**Task instructions:**
Transcribe the records exactly. Pictures do not belong in the transcription.

-------- The records --------

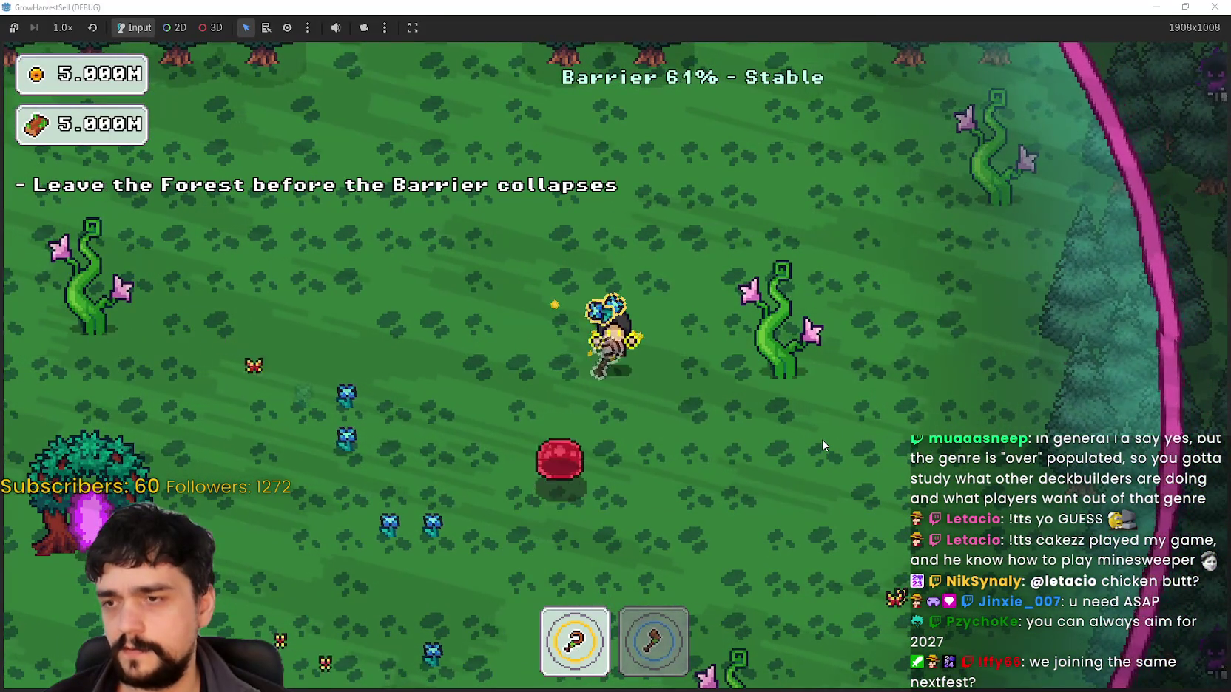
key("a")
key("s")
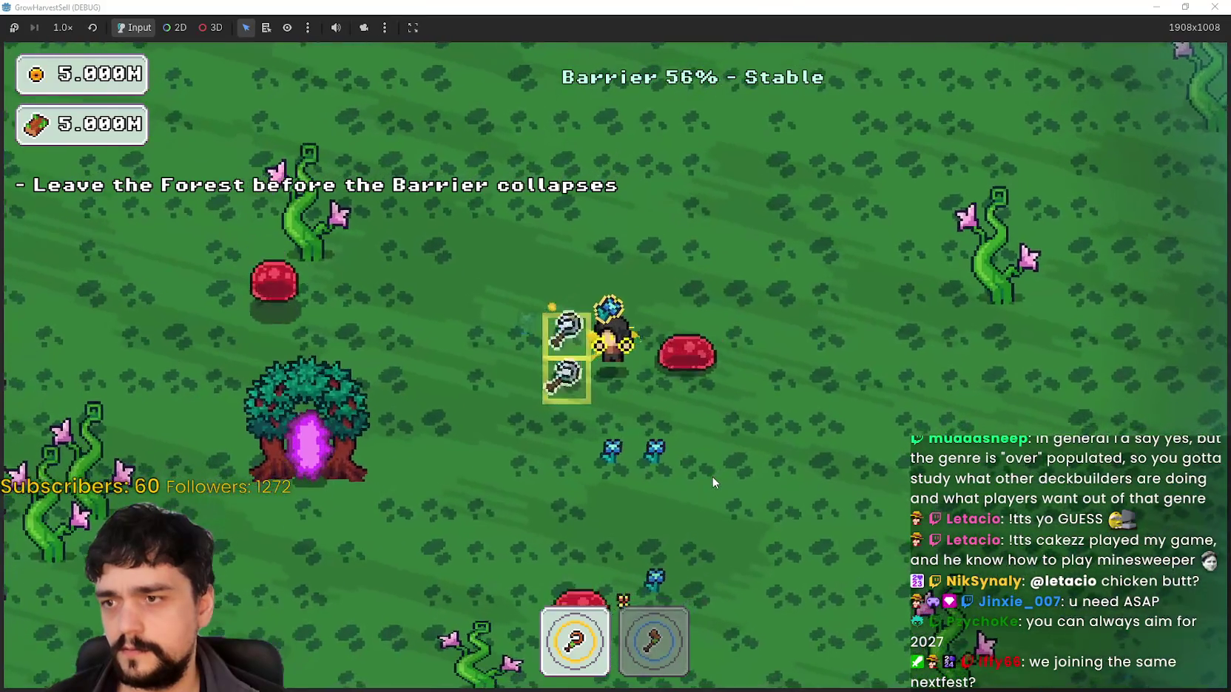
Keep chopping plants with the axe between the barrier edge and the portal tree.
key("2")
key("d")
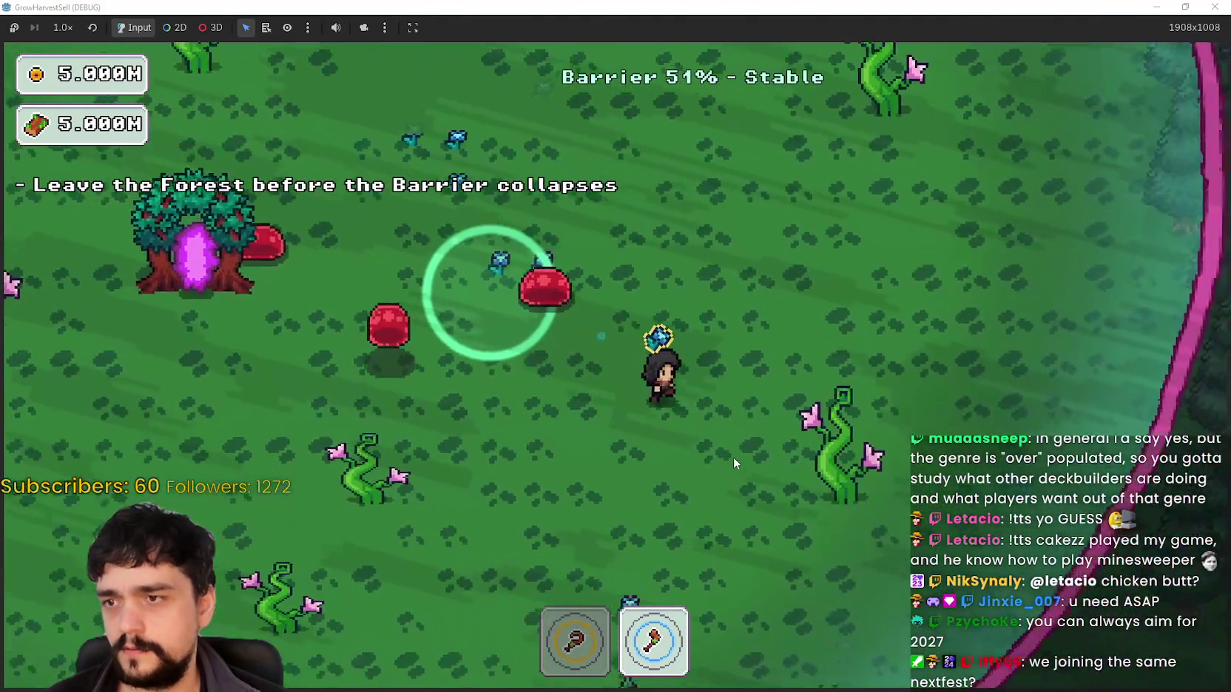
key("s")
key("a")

--------

**Task solution:**
key("a")
key("s")
Keep chopping plants with the axe between the barrier edge and the portal tree.
key("2")
key("d")
key("s")
key("a")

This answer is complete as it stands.